Source data
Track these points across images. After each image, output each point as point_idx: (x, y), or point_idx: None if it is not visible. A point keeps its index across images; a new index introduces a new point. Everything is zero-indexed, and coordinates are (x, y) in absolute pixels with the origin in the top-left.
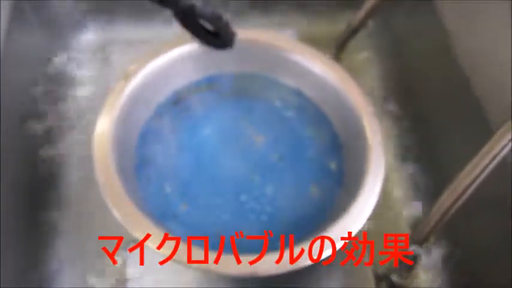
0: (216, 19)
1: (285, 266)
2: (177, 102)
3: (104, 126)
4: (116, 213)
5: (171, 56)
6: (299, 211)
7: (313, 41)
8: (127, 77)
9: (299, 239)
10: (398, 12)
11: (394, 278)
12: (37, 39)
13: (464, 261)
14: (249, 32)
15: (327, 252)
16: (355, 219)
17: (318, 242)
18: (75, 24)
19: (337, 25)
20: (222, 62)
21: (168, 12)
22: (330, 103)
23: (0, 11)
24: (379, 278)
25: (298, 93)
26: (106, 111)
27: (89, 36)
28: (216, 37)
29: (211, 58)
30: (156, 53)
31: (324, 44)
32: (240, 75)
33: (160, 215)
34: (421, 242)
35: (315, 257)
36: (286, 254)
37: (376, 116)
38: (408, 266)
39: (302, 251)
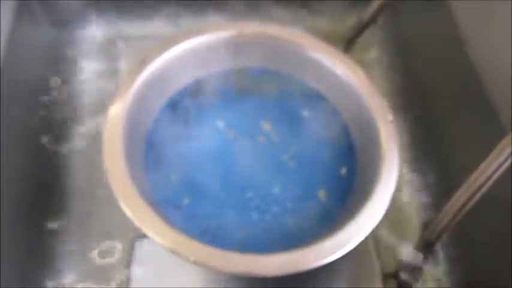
0: None
1: (284, 268)
2: (192, 92)
3: (116, 110)
4: (120, 200)
5: (188, 46)
6: (305, 214)
7: (320, 38)
8: (143, 62)
9: (302, 243)
10: (408, 8)
11: (402, 276)
12: (43, 34)
13: (470, 260)
14: (269, 28)
15: (328, 258)
16: (361, 228)
17: (320, 248)
18: (82, 19)
19: (345, 21)
20: (240, 56)
21: (174, 8)
22: (349, 106)
23: (7, 6)
24: (386, 277)
25: (317, 94)
26: (120, 95)
27: (96, 31)
28: None
29: (229, 51)
30: (171, 43)
31: (331, 41)
32: (258, 70)
33: (164, 204)
34: (432, 241)
35: (315, 263)
36: (286, 256)
37: (395, 126)
38: (417, 265)
39: (302, 255)
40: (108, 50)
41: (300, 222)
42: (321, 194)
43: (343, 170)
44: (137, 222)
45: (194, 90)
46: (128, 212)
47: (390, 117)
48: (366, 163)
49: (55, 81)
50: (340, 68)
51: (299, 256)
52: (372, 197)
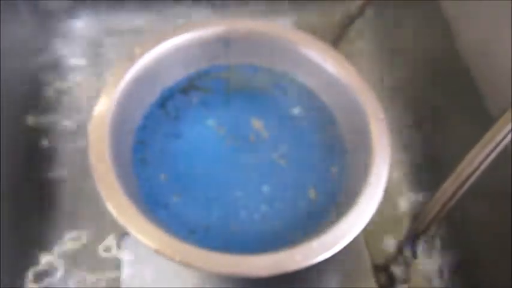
0: None
1: (271, 269)
2: (182, 89)
3: (103, 107)
4: (105, 199)
5: (178, 42)
6: (294, 213)
7: (308, 30)
8: (132, 58)
9: (291, 243)
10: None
11: (393, 269)
12: (28, 29)
13: (463, 252)
14: (261, 24)
15: (315, 259)
16: (350, 228)
17: (307, 248)
18: (67, 13)
19: (333, 13)
20: (231, 52)
21: (163, 2)
22: (340, 104)
23: None
24: (377, 270)
25: (309, 91)
26: (107, 92)
27: (81, 25)
28: None
29: (220, 48)
30: (161, 39)
31: (319, 33)
32: (250, 67)
33: (152, 203)
34: (421, 232)
35: (302, 263)
36: (273, 257)
37: (387, 125)
38: (407, 257)
39: (289, 255)
40: (96, 45)
41: (290, 222)
42: (311, 193)
43: (334, 169)
44: (122, 222)
45: (184, 87)
46: (113, 212)
47: (382, 115)
48: (357, 162)
49: (41, 75)
50: (332, 65)
51: (286, 256)
52: (362, 197)
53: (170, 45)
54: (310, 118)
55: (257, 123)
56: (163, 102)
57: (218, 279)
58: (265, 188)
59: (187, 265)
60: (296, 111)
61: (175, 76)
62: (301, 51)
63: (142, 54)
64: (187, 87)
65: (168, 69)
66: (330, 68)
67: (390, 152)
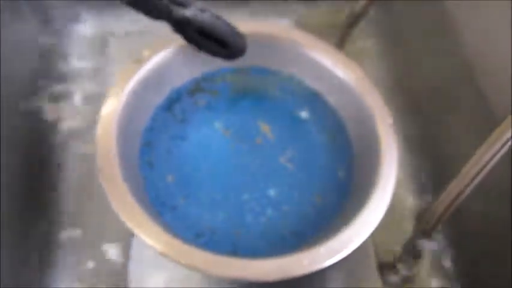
0: (218, 27)
1: (277, 273)
2: (189, 92)
3: (110, 109)
4: (112, 201)
5: (184, 45)
6: (300, 217)
7: (311, 30)
8: (140, 61)
9: (297, 247)
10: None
11: (399, 268)
12: (31, 29)
13: (466, 251)
14: (267, 27)
15: (323, 264)
16: (357, 233)
17: (314, 253)
18: (70, 14)
19: (337, 13)
20: None
21: None
22: (347, 108)
23: None
24: (383, 269)
25: (317, 95)
26: (114, 94)
27: (84, 26)
28: (224, 47)
29: None
30: (167, 42)
31: (323, 33)
32: (257, 70)
33: (159, 205)
34: (427, 231)
35: (308, 268)
36: (279, 261)
37: (394, 130)
38: (413, 256)
39: (296, 260)
40: (99, 45)
41: (296, 225)
42: (318, 197)
43: (341, 174)
44: (128, 224)
45: (191, 90)
46: (120, 214)
47: (390, 120)
48: (365, 166)
49: (44, 78)
50: (339, 68)
51: (293, 261)
52: (369, 202)
53: (177, 48)
54: (317, 121)
55: (264, 126)
56: (170, 104)
57: (224, 283)
58: (272, 192)
59: (192, 268)
60: (303, 114)
61: (182, 79)
62: (308, 53)
63: (150, 56)
64: (193, 89)
65: (175, 72)
66: (337, 71)
67: (398, 156)
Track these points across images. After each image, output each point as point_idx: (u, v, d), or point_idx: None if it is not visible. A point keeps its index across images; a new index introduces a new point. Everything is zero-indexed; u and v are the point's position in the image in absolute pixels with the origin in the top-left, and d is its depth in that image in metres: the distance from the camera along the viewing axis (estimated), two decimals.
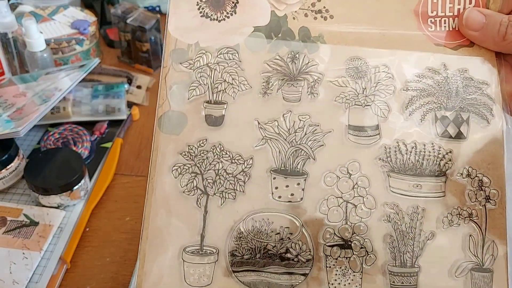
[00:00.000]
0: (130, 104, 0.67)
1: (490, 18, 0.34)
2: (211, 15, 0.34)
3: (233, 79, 0.33)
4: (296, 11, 0.34)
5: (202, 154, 0.32)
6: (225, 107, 0.33)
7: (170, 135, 0.32)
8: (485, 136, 0.32)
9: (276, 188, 0.31)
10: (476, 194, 0.31)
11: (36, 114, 0.51)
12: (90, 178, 0.55)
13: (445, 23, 0.35)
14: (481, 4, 0.35)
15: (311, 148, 0.32)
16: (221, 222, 0.31)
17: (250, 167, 0.32)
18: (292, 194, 0.31)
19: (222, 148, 0.32)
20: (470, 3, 0.35)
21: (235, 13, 0.34)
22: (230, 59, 0.33)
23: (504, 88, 0.33)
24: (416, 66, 0.34)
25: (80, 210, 0.52)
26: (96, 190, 0.54)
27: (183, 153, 0.32)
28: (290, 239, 0.31)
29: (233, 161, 0.32)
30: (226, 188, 0.31)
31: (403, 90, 0.33)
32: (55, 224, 0.49)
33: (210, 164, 0.32)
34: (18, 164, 0.53)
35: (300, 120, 0.32)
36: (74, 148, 0.57)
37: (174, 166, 0.32)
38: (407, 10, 0.35)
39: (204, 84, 0.33)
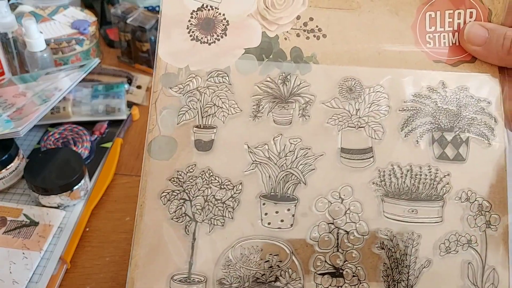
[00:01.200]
0: (130, 104, 0.75)
1: (493, 32, 0.36)
2: (201, 38, 0.37)
3: (223, 102, 0.36)
4: (287, 31, 0.37)
5: (191, 180, 0.35)
6: (215, 131, 0.36)
7: (159, 160, 0.36)
8: (486, 158, 0.34)
9: (266, 214, 0.34)
10: (475, 219, 0.33)
11: (36, 114, 0.56)
12: (90, 178, 0.61)
13: (444, 38, 0.37)
14: (483, 18, 0.36)
15: (302, 173, 0.34)
16: (209, 249, 0.34)
17: (240, 192, 0.34)
18: (282, 221, 0.34)
19: (211, 174, 0.35)
20: (471, 17, 0.37)
21: (226, 35, 0.37)
22: (220, 82, 0.36)
23: (507, 106, 0.35)
24: (413, 85, 0.36)
25: (80, 210, 0.57)
26: (96, 190, 0.59)
27: (172, 179, 0.35)
28: (279, 267, 0.33)
29: (222, 186, 0.34)
30: (214, 215, 0.34)
31: (399, 110, 0.35)
32: (55, 224, 0.54)
33: (199, 190, 0.34)
34: (18, 164, 0.59)
35: (291, 143, 0.35)
36: (74, 148, 0.63)
37: (163, 193, 0.35)
38: (404, 27, 0.37)
39: (194, 109, 0.36)
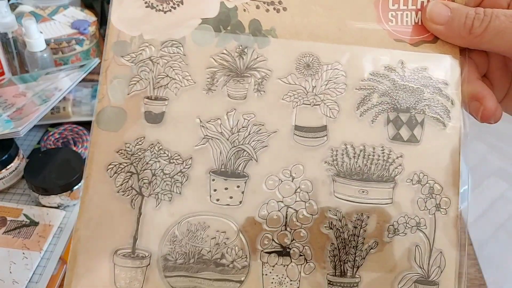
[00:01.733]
0: None
1: (455, 11, 0.35)
2: (157, 5, 0.36)
3: (176, 73, 0.35)
4: (247, 3, 0.36)
5: (139, 153, 0.34)
6: (166, 103, 0.34)
7: (108, 131, 0.34)
8: (440, 140, 0.34)
9: (215, 190, 0.33)
10: (426, 202, 0.33)
11: (36, 114, 0.57)
12: None
13: (407, 17, 0.36)
14: None
15: (254, 149, 0.33)
16: (155, 224, 0.33)
17: (189, 167, 0.33)
18: (231, 197, 0.33)
19: (160, 147, 0.33)
20: None
21: (182, 3, 0.36)
22: (174, 53, 0.35)
23: (465, 89, 0.35)
24: (372, 64, 0.35)
25: None
26: None
27: (120, 151, 0.34)
28: (226, 244, 0.32)
29: (171, 161, 0.33)
30: (162, 189, 0.33)
31: (356, 89, 0.34)
32: (55, 224, 0.54)
33: (147, 163, 0.33)
34: (18, 164, 0.59)
35: (245, 119, 0.34)
36: (74, 148, 0.64)
37: (110, 165, 0.34)
38: (367, 3, 0.36)
39: (146, 79, 0.35)
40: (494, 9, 0.35)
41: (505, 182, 1.67)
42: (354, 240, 0.34)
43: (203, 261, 0.35)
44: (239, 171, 0.35)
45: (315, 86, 0.36)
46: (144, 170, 0.36)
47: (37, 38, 0.69)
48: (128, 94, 0.37)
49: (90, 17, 0.83)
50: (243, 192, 0.35)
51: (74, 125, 0.68)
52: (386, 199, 0.35)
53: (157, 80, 0.37)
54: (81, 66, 0.70)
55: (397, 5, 0.38)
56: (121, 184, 0.35)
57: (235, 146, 0.36)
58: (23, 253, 0.50)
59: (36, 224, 0.54)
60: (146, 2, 0.38)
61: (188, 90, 0.37)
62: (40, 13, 0.83)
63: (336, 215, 0.34)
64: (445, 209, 0.34)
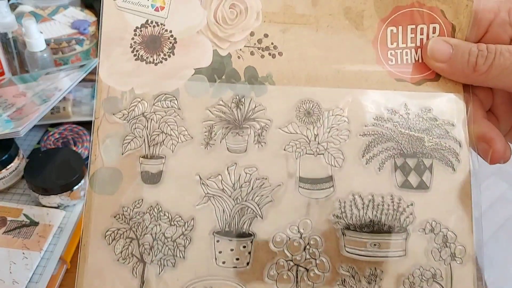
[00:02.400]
0: None
1: (458, 48, 0.34)
2: (147, 57, 0.34)
3: (171, 129, 0.33)
4: (241, 49, 0.34)
5: (138, 217, 0.32)
6: (164, 161, 0.33)
7: (103, 195, 0.33)
8: (450, 185, 0.33)
9: (220, 252, 0.31)
10: (440, 252, 0.31)
11: (36, 114, 0.56)
12: None
13: (407, 55, 0.35)
14: (446, 33, 0.34)
15: (258, 205, 0.32)
16: None
17: (191, 229, 0.32)
18: (237, 259, 0.31)
19: (160, 209, 0.32)
20: (434, 32, 0.35)
21: (173, 54, 0.34)
22: (168, 107, 0.33)
23: (472, 129, 0.33)
24: (374, 107, 0.34)
25: (80, 210, 0.57)
26: None
27: (117, 216, 0.32)
28: None
29: (172, 223, 0.32)
30: (164, 255, 0.31)
31: (360, 135, 0.33)
32: (55, 224, 0.54)
33: (147, 227, 0.32)
34: (18, 164, 0.59)
35: (246, 173, 0.32)
36: (74, 148, 0.64)
37: (107, 231, 0.32)
38: (364, 43, 0.35)
39: (140, 137, 0.33)
40: (497, 45, 0.34)
41: (505, 182, 1.68)
42: None
43: None
44: (244, 230, 0.34)
45: (318, 134, 0.35)
46: (145, 234, 0.34)
47: (37, 38, 0.69)
48: (122, 154, 0.35)
49: (90, 17, 0.83)
50: (250, 253, 0.34)
51: (74, 125, 0.68)
52: (399, 251, 0.33)
53: (152, 137, 0.35)
54: (81, 66, 0.70)
55: (396, 44, 0.36)
56: (121, 252, 0.34)
57: (238, 203, 0.34)
58: (23, 253, 0.50)
59: (36, 224, 0.54)
60: (135, 55, 0.36)
61: (185, 146, 0.35)
62: (40, 13, 0.83)
63: (348, 272, 0.33)
64: (460, 258, 0.33)
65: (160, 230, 0.34)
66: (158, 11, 0.36)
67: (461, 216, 0.34)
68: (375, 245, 0.33)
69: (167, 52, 0.36)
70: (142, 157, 0.35)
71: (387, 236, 0.33)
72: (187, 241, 0.34)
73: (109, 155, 0.35)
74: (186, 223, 0.34)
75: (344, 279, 0.33)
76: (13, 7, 0.83)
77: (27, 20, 0.68)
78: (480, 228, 0.34)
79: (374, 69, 0.36)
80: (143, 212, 0.34)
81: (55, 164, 0.56)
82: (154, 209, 0.34)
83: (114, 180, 0.35)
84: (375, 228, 0.34)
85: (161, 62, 0.36)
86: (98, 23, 0.86)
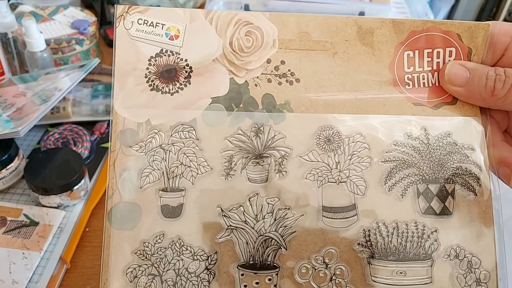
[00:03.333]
0: None
1: (475, 72, 0.34)
2: (162, 87, 0.33)
3: (190, 161, 0.33)
4: (258, 77, 0.34)
5: (159, 252, 0.31)
6: (184, 194, 0.32)
7: (122, 231, 0.32)
8: (473, 210, 0.33)
9: (245, 286, 0.31)
10: (465, 278, 0.31)
11: (36, 114, 0.56)
12: (90, 178, 0.61)
13: (423, 79, 0.35)
14: (462, 57, 0.34)
15: (282, 236, 0.32)
16: None
17: (215, 263, 0.31)
18: None
19: (182, 243, 0.31)
20: (450, 55, 0.35)
21: (190, 83, 0.33)
22: (186, 138, 0.33)
23: (491, 153, 0.34)
24: (394, 132, 0.34)
25: (80, 210, 0.58)
26: (96, 190, 0.60)
27: (138, 252, 0.31)
28: None
29: (195, 257, 0.31)
30: None
31: (381, 162, 0.33)
32: (55, 224, 0.54)
33: (169, 263, 0.31)
34: (18, 164, 0.59)
35: (269, 203, 0.32)
36: (74, 148, 0.64)
37: (128, 268, 0.31)
38: (381, 68, 0.34)
39: (159, 169, 0.32)
40: None
41: (502, 218, 1.69)
42: None
43: None
44: (269, 262, 0.33)
45: (339, 162, 0.35)
46: (167, 270, 0.33)
47: (37, 38, 0.69)
48: (141, 188, 0.34)
49: (90, 17, 0.83)
50: (275, 285, 0.33)
51: (74, 125, 0.68)
52: (425, 278, 0.33)
53: (171, 169, 0.35)
54: (81, 66, 0.70)
55: (412, 68, 0.36)
56: None
57: (262, 235, 0.34)
58: (23, 253, 0.50)
59: (36, 224, 0.54)
60: (150, 85, 0.35)
61: (205, 177, 0.35)
62: (40, 13, 0.83)
63: None
64: (485, 283, 0.33)
65: (183, 265, 0.33)
66: (173, 39, 0.36)
67: (484, 241, 0.34)
68: (401, 273, 0.33)
69: (183, 82, 0.35)
70: (161, 190, 0.34)
71: (412, 264, 0.33)
72: (211, 276, 0.33)
73: (127, 189, 0.34)
74: (209, 257, 0.33)
75: None
76: (13, 7, 0.84)
77: (27, 20, 0.68)
78: (503, 252, 0.34)
79: (391, 94, 0.36)
80: (165, 247, 0.33)
81: (55, 164, 0.56)
82: (176, 244, 0.34)
83: (133, 215, 0.34)
84: (401, 256, 0.33)
85: (177, 92, 0.35)
86: (98, 23, 0.89)
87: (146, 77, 0.35)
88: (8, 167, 0.58)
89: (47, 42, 0.73)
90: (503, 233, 0.34)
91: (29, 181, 0.55)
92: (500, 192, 0.35)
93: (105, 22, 0.96)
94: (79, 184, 0.56)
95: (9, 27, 0.74)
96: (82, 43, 0.79)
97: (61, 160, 0.57)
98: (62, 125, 0.68)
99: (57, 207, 0.57)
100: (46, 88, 0.64)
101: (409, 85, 0.36)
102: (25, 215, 0.55)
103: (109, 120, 0.67)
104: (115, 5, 0.36)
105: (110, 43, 0.91)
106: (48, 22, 0.81)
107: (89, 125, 0.69)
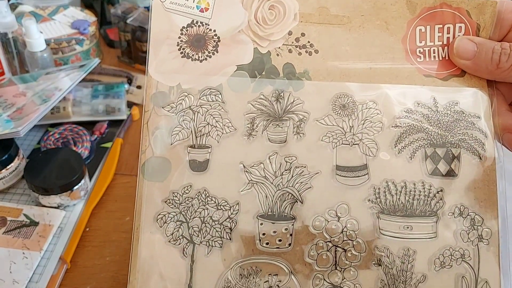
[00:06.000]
0: (130, 104, 0.75)
1: (482, 46, 0.37)
2: (192, 55, 0.37)
3: (216, 121, 0.36)
4: (279, 47, 0.37)
5: (187, 201, 0.35)
6: (210, 151, 0.36)
7: (154, 182, 0.35)
8: (477, 173, 0.35)
9: (264, 234, 0.34)
10: (468, 234, 0.34)
11: (36, 114, 0.57)
12: (90, 178, 0.61)
13: (434, 52, 0.38)
14: (471, 32, 0.37)
15: (298, 191, 0.35)
16: (208, 271, 0.34)
17: (237, 213, 0.34)
18: (280, 240, 0.34)
19: (207, 194, 0.35)
20: (460, 31, 0.37)
21: (217, 52, 0.37)
22: (213, 101, 0.36)
23: (496, 121, 0.36)
24: (405, 101, 0.37)
25: (80, 210, 0.58)
26: (96, 190, 0.60)
27: (168, 201, 0.35)
28: (279, 286, 0.34)
29: (219, 207, 0.34)
30: (212, 236, 0.34)
31: (392, 127, 0.36)
32: (55, 224, 0.55)
33: (195, 211, 0.34)
34: (18, 164, 0.59)
35: (287, 162, 0.35)
36: (74, 148, 0.64)
37: (159, 215, 0.35)
38: (395, 41, 0.37)
39: (187, 128, 0.36)
40: None
41: (505, 182, 1.69)
42: (403, 276, 0.36)
43: None
44: (286, 214, 0.37)
45: (353, 126, 0.38)
46: (193, 218, 0.37)
47: (37, 38, 0.69)
48: (171, 144, 0.38)
49: (90, 17, 0.83)
50: (291, 234, 0.36)
51: (74, 125, 0.68)
52: (430, 233, 0.36)
53: (198, 129, 0.38)
54: (81, 66, 0.70)
55: (424, 42, 0.39)
56: (172, 234, 0.37)
57: (280, 189, 0.37)
58: (23, 253, 0.50)
59: (36, 224, 0.54)
60: (181, 53, 0.39)
61: (230, 136, 0.38)
62: (40, 13, 0.83)
63: (383, 252, 0.36)
64: (487, 239, 0.36)
65: (208, 214, 0.37)
66: (203, 12, 0.39)
67: (487, 202, 0.36)
68: (407, 227, 0.36)
69: (211, 50, 0.39)
70: (189, 147, 0.38)
71: (419, 220, 0.36)
72: (233, 224, 0.37)
73: (158, 146, 0.38)
74: (232, 208, 0.37)
75: (380, 259, 0.36)
76: (13, 7, 0.83)
77: (27, 20, 0.68)
78: (505, 212, 0.37)
79: (403, 65, 0.39)
80: (192, 197, 0.37)
81: (55, 164, 0.56)
82: (202, 195, 0.37)
83: (164, 168, 0.38)
84: (408, 212, 0.36)
85: (206, 59, 0.39)
86: (98, 23, 0.90)
87: (178, 45, 0.39)
88: (8, 167, 0.57)
89: (47, 42, 0.73)
90: (505, 196, 0.37)
91: (29, 181, 0.55)
92: (503, 159, 0.37)
93: (105, 22, 0.95)
94: (79, 184, 0.56)
95: (9, 27, 0.73)
96: (82, 43, 0.79)
97: (61, 160, 0.57)
98: (62, 125, 0.68)
99: (57, 207, 0.56)
100: (46, 88, 0.64)
101: (420, 58, 0.39)
102: (25, 215, 0.55)
103: (108, 120, 0.71)
104: None
105: (110, 43, 0.91)
106: (48, 22, 0.81)
107: (89, 125, 0.69)
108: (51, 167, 0.56)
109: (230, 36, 0.39)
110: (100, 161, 0.65)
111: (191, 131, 0.38)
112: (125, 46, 0.85)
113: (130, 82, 0.80)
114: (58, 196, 0.55)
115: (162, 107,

What is required ▸ Retype the portion of the data above that starts on the line with "17: (250, 167, 0.32)" and finishes on the line with "31: (403, 90, 0.33)", including both of those lines.

Solution for this task ▸
17: (250, 167, 0.32)
18: (292, 194, 0.31)
19: (222, 148, 0.32)
20: (470, 3, 0.35)
21: (235, 13, 0.34)
22: (230, 59, 0.33)
23: (504, 88, 0.33)
24: (416, 66, 0.34)
25: (80, 210, 0.52)
26: (96, 190, 0.54)
27: (183, 153, 0.32)
28: (290, 239, 0.31)
29: (233, 161, 0.32)
30: (226, 188, 0.31)
31: (403, 90, 0.33)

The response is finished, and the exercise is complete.